In it neighbors on Maple St. witness the crashing of an object from outer space, a meteor, or more ominously, a flying saucer. The power goes out, leading to a belief "monsters," aliens from another world, were about to invade their neighborhood. As they try to figure out what is happening, power is restored to selective homes, directing suspicion at those neighbors and accusations that perhaps they were in cahoots with these monsters. Eventually paranoia runs so deep rioting and murder ensue, destroying the neighborhood and its inhabitants. At the end we see that aliens are simply manipulating the electricity to induce this paranoia, with the lessen being that it is easier to destroy a society from within, by getting neighbor to turn on neighbor, rather than through an attack from without.

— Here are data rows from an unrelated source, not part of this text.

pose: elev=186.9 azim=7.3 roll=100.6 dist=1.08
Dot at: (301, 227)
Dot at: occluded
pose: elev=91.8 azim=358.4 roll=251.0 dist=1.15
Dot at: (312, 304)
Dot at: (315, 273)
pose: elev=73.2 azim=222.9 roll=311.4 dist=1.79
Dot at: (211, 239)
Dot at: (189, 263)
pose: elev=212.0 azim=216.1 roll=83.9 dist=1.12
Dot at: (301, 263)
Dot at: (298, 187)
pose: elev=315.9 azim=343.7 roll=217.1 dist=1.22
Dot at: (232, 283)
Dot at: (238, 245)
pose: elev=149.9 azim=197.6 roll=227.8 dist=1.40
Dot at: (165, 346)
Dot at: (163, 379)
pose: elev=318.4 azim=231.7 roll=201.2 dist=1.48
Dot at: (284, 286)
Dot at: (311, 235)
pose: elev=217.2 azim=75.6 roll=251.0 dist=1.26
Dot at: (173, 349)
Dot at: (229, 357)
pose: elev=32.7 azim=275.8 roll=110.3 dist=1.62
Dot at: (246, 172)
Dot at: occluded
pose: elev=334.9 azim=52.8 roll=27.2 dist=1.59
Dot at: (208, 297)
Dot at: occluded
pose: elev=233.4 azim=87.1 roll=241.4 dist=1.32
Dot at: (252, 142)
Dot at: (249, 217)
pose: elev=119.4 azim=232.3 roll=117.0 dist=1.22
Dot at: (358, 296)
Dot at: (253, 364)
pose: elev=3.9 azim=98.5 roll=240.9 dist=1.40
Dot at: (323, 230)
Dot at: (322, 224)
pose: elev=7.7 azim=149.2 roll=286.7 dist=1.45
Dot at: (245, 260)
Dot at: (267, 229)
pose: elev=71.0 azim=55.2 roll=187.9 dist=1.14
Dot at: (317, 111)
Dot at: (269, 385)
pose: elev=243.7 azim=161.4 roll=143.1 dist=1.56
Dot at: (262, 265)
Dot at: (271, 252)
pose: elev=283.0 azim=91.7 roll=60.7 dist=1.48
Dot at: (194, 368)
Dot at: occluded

I was reminded of this episode last week when the "story" on Barack Obama's alleged Muslim training at a Madrassa in Indonesia broke. And the "revelation" that it was the Clinton campaign that had investigated and exposed this fact to the world. The story was posted on Insightmag.com, the online arm of the Washington Times, owned by the Unification Church of Sung Myung Moon, was picked up by Fox News, Drudge, and the other usual sources of right wing propaganda. None of this was surprising.
What did surprise me, and what got me thinking about the Twilight Zone episode, was the ease with which some in the liberal blogosphere picked up on this story and believed it on its face, immediately castigating the Clinton campaign for the leak. The fact that it had been published by a source known not only for its inaccurate and biased reporting, but for its hostility to progressives and the Democratic Party, did not seem to phase those pushing it?even after it had been thoroughly debunked.
And then again this week, Drudge published a story about the size of John Edwards new house in North Carolina, implying that Edwards was a hypocrite advocating for the elimination of poverty on one hand while building himself a palatial house on the other.
Again, this led to heated arguments among some on the left. And again, it didn't seem to phase those pushing it that the source was Drudge, or that John Edwards had earned the money he used to build the home.
In both of these cases we have a right wing news source planting a bogus or misleading story about one or more contenders for the Democratic Presidential nomination in 2008, which for a few days at least, got Democrats attacking each other.
I wonder if this is going to be the primary mode of Republican attack this year. Rather than the in your face confrontation that we have grown used too, will they use more subtle methods, plant stories which will set Democrat against Democrat, and try to get us to destroy ourselves, while they just sit back and chuckle?